Action item:
Gather up every line from the entries below that uses the word "Date".

Data listing:

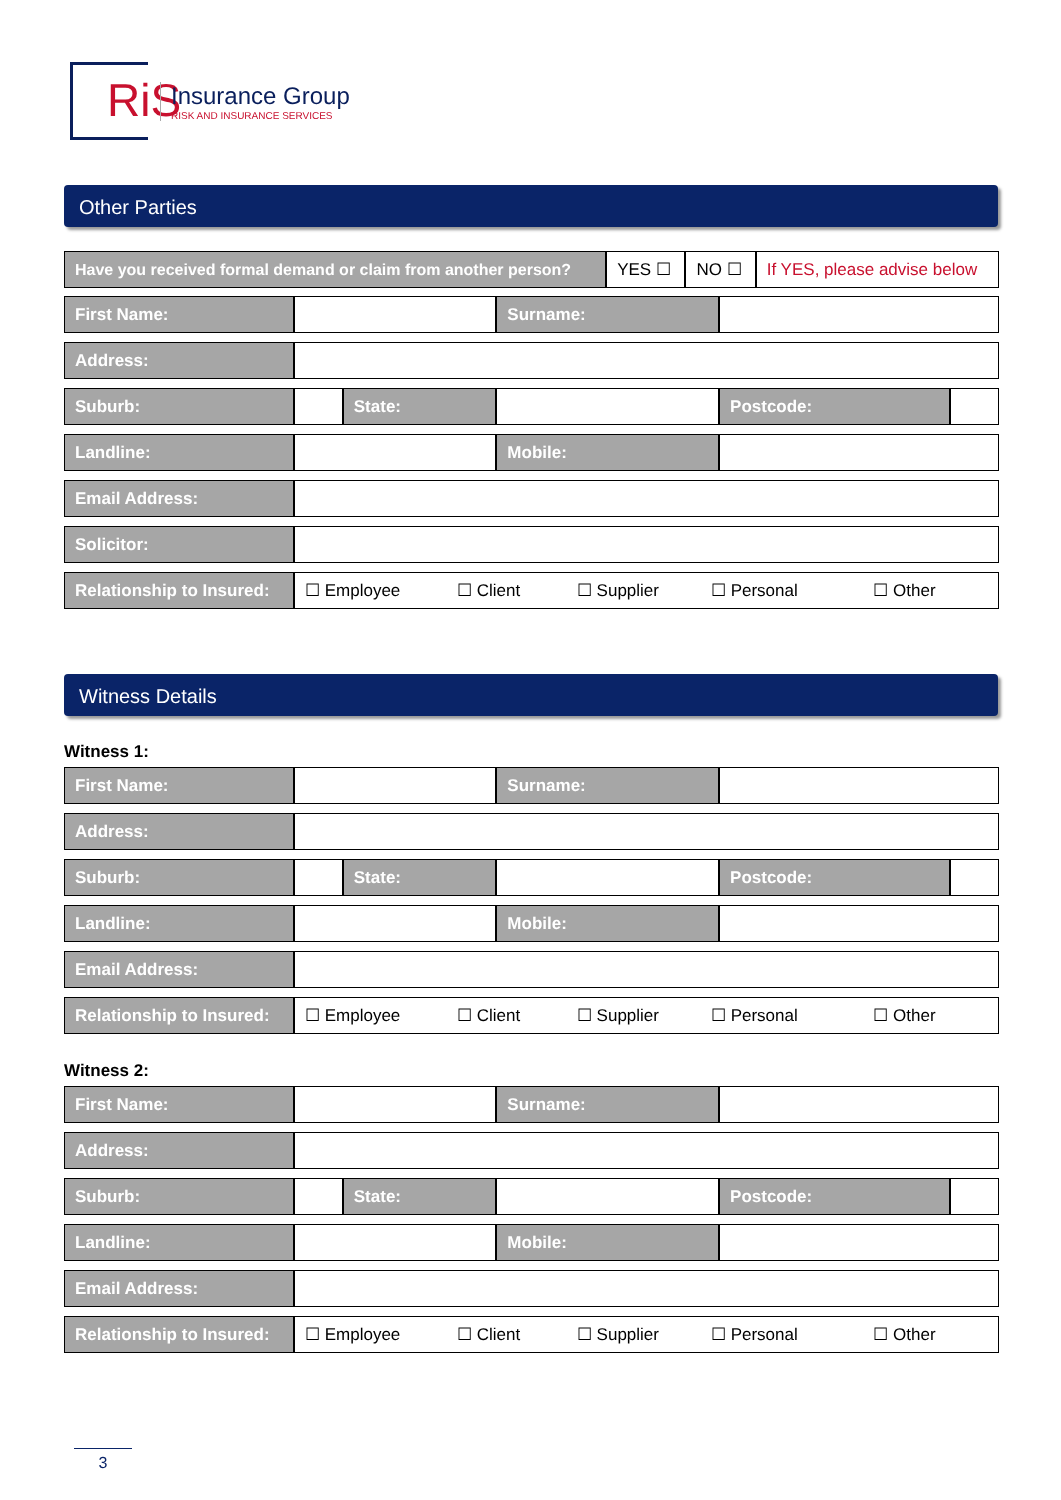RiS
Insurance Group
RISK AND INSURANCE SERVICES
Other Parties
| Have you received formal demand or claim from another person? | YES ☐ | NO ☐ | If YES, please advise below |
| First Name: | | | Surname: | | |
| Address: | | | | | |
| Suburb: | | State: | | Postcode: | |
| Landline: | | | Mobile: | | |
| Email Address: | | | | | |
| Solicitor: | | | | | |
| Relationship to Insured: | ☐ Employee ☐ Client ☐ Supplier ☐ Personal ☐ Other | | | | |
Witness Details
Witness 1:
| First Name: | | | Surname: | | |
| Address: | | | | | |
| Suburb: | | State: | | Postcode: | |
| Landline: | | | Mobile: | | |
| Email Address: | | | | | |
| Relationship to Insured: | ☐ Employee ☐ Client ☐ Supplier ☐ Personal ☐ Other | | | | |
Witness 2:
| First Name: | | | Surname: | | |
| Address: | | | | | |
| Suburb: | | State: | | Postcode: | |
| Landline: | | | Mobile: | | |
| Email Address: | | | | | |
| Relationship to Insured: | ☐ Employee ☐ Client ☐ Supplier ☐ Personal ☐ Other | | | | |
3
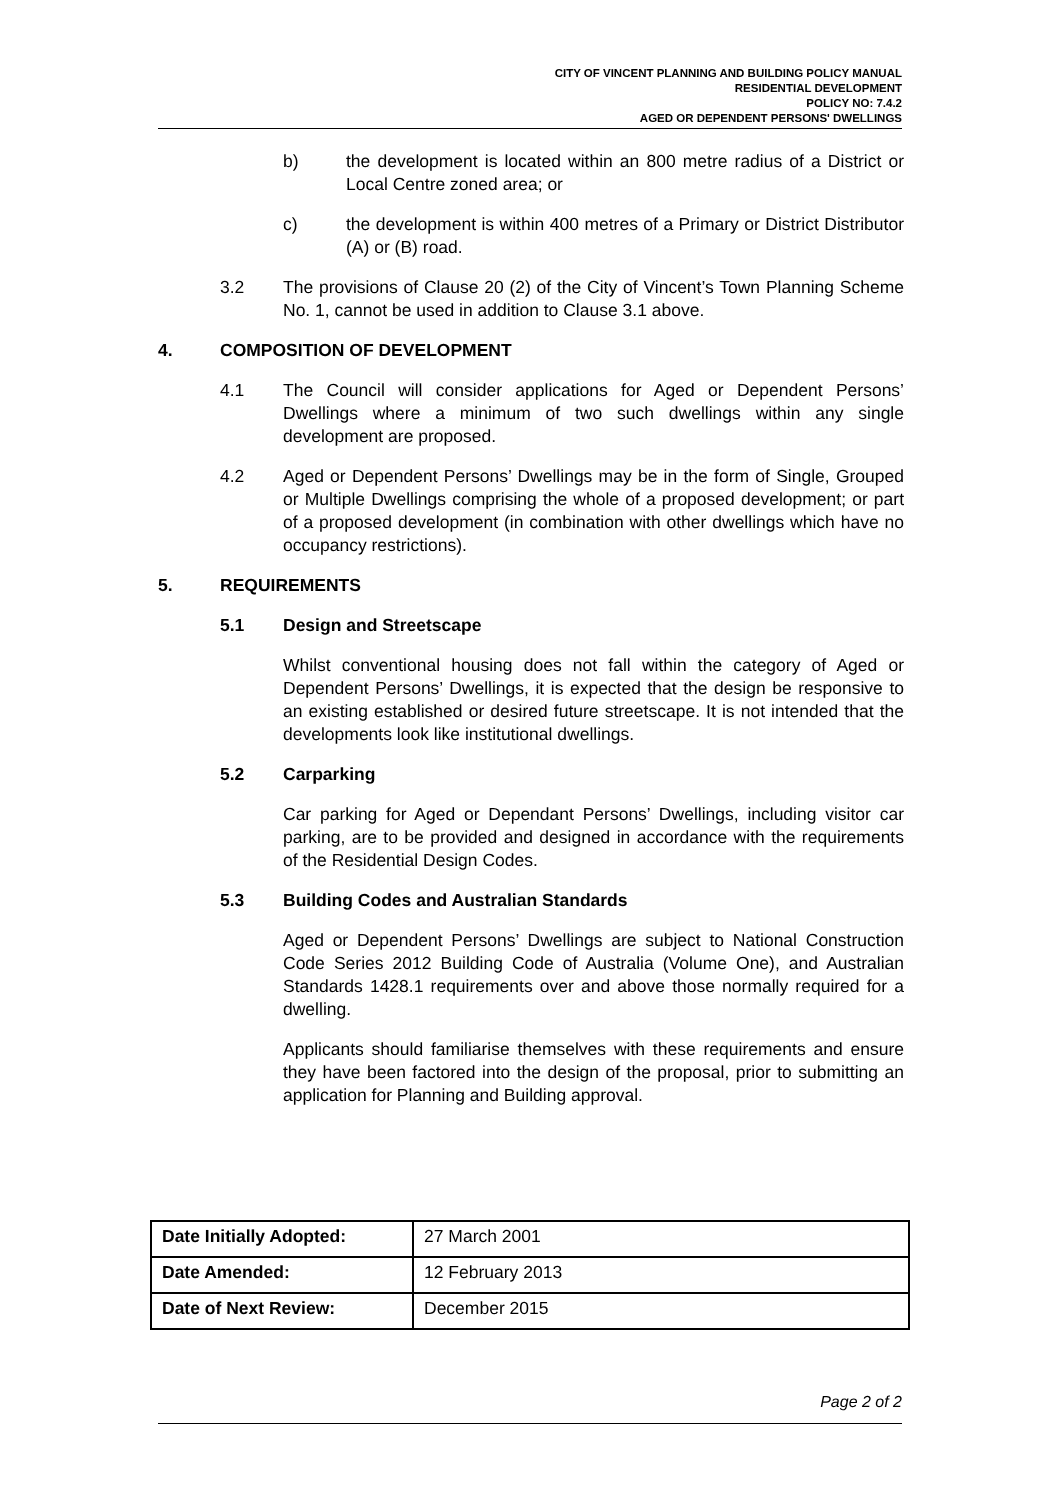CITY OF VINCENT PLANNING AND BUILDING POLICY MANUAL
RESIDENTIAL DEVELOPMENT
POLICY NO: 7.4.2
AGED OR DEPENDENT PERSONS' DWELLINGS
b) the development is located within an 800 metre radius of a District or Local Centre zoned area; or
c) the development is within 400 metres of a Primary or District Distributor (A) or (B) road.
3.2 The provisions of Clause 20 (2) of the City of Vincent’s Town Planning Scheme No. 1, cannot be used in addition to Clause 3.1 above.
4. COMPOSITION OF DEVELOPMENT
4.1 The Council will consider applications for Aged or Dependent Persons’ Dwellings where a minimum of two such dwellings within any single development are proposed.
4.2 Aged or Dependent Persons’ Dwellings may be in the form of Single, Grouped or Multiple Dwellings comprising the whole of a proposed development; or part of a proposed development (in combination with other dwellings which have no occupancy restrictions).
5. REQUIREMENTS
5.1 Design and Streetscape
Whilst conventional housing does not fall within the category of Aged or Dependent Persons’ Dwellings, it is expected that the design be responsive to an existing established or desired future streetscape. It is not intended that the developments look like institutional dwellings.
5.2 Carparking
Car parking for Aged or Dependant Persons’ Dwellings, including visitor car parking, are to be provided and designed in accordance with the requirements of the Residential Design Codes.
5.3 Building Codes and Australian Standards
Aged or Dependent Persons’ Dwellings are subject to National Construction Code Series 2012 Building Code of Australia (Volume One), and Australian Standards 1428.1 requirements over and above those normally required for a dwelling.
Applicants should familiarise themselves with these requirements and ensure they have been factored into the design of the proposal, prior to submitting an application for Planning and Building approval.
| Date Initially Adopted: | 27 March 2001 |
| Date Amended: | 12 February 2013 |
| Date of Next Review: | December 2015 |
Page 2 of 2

Task answer:
| Date Initially Adopted: | 27 March 2001 |
| Date Amended: | 12 February 2013 |
| Date of Next Review: | December 2015 |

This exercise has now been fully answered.